Single-particle tracking (SPT) experiments measure 2-dimensional particle position with a high-resolution digital camera, capturing microsecond motion. SPT has allowed novel investigation of membrane dynamics, enzymology, subdiffusion processes in proteins, and serves as a burgeoning application of statistical modelling. While particle tracking statistical methodology has shown great promise, the literature is comparatively scarce for methods that determine the necessary number of particles to track to assess a relevant scientific hypothesis. This work addresses this gap by providing a Bayesian sample size determination (SSD) algorithm. Namely, this work proceeds in two-stages, (1) model training and (2) the SSD algorithm. A single-trajectory location-scale model incorporating fractional Brownian motion is fit using maximum likelihood estimation for each 2-dimensional SPT trajectory.
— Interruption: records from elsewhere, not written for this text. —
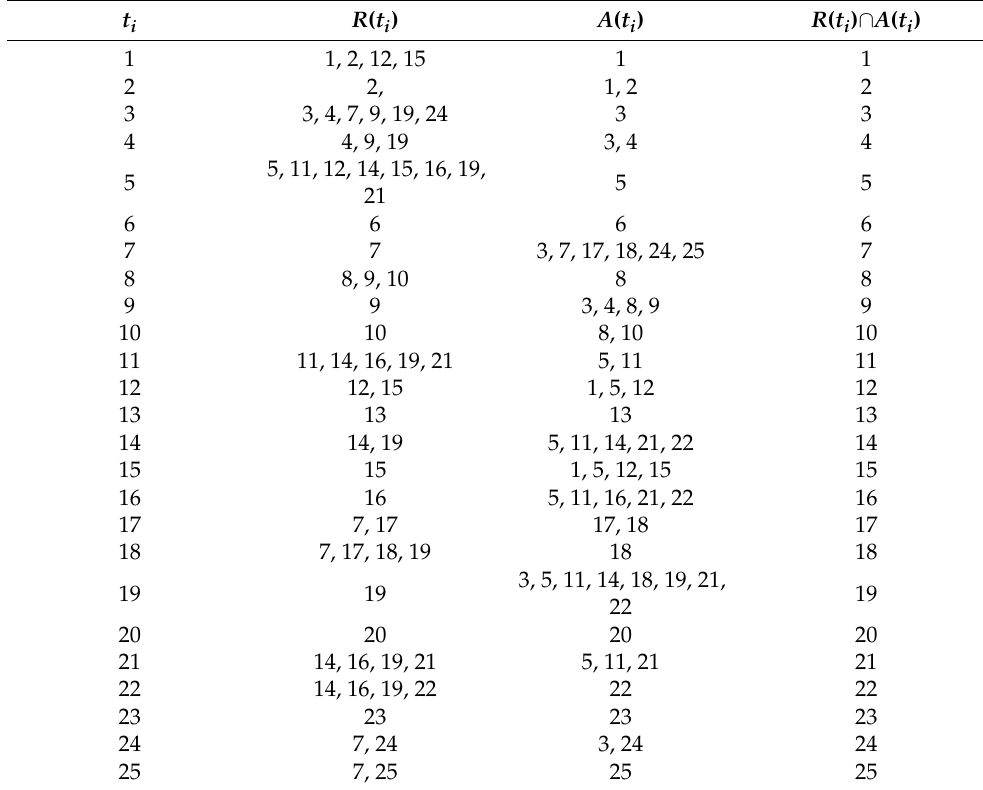
Table 8. The result of reachable set and antecedent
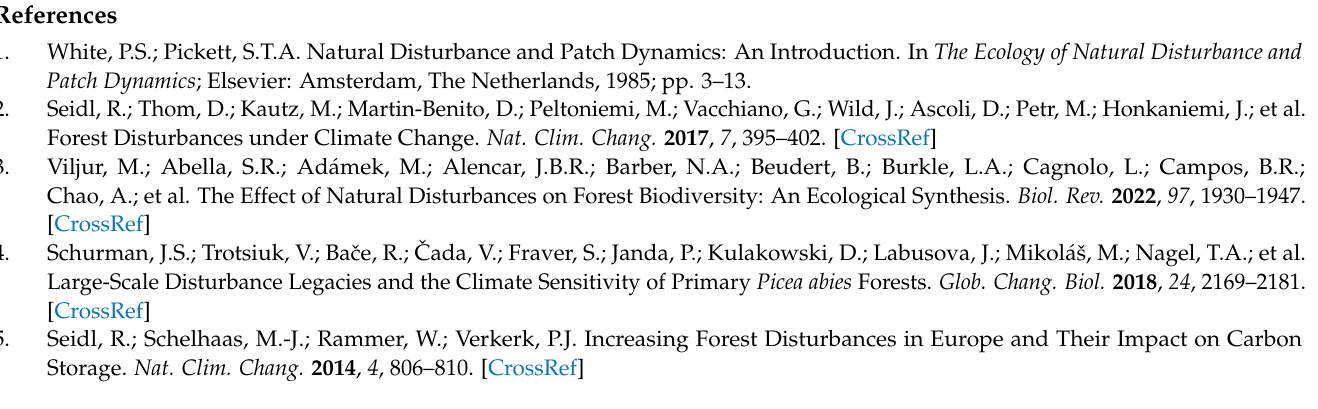
Figure A2. Land cover classes in subarea B (the Jaworzyna range) in the analyzed time period.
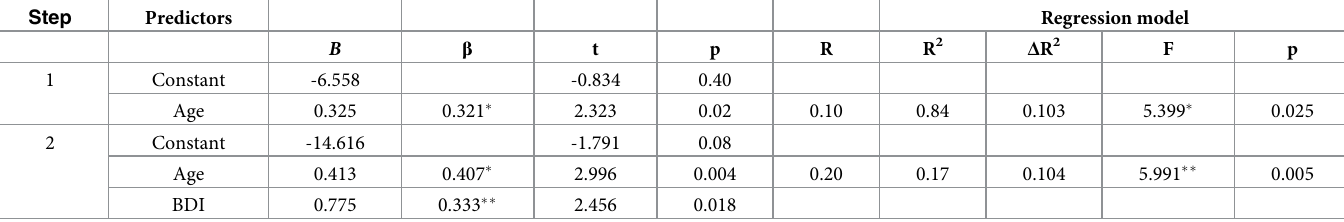
Table 3. Stepwise multiple linear regression analysis of difficulties in emotion regulation, depression, anxiety, age and the pain index scales on mistakes made in the attention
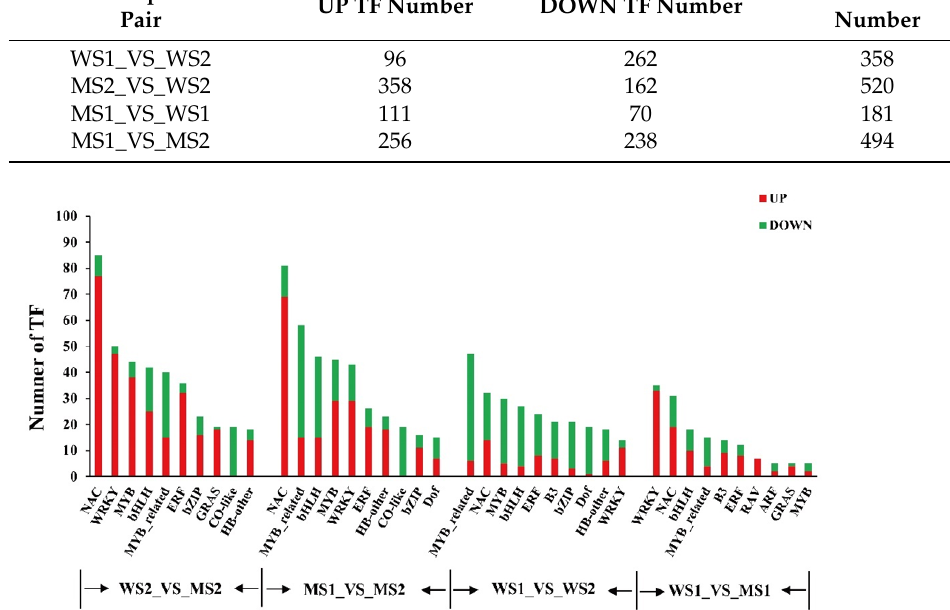
Figure 9. Statistics of the number of different transcription factors involved in the activity of sequence specific DNA binding transcription factors under the comparison of four groups.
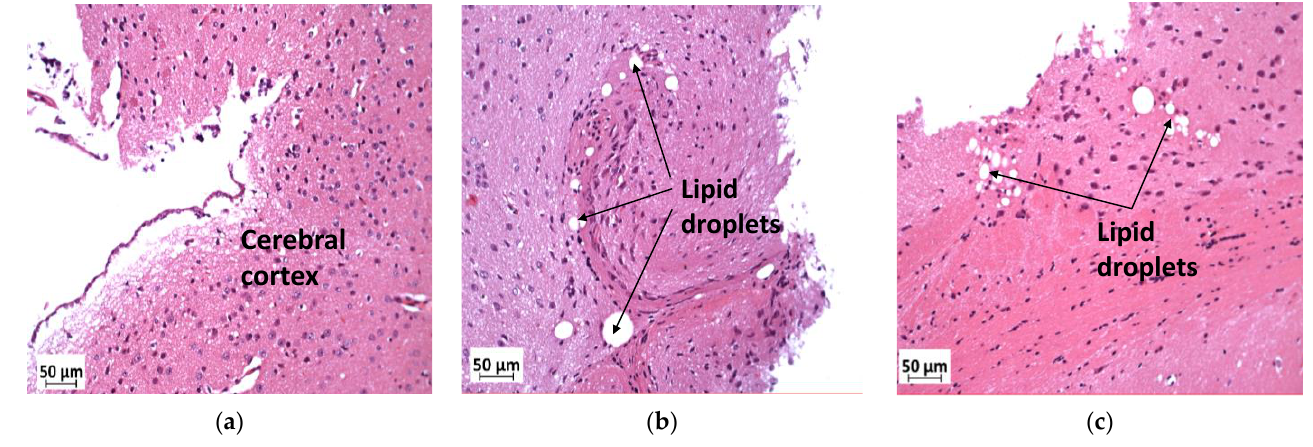
Figure 8. Effect of slc7a8 deletion on lipid droplet accumulation in brain tissue. H&E-stained sections of brain tissue showed lipid droplets in the cerebral cortices of KOHFD ( b ) and WTHFD ( c ) that were not seen in that of WTCD ( a ). Magnification = 20×. Scale bar = 50 µm .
Subsequently, a multiple-trajectory hierarchical model is fit to capture different particle dynamics caused by fluid heterogeneity. A Bayesian SSD algorithm follows to evaluate scientific relevance based on population-level mean-squared displacement. The performance of the SSD algorithm is first studied under a simulation environment. Three simplified SSD algorithms are presented to accelerate computation. Following this, experimental data of 3,707 fluorescently labelled herpes-simplex virus trajectories are studied across five separate antibody concentrations ranging 0-1000 mg/L. A detailed analysis on the practical use of the SSD algorithm provides insight into virus dynamics as a function of antibody concentration.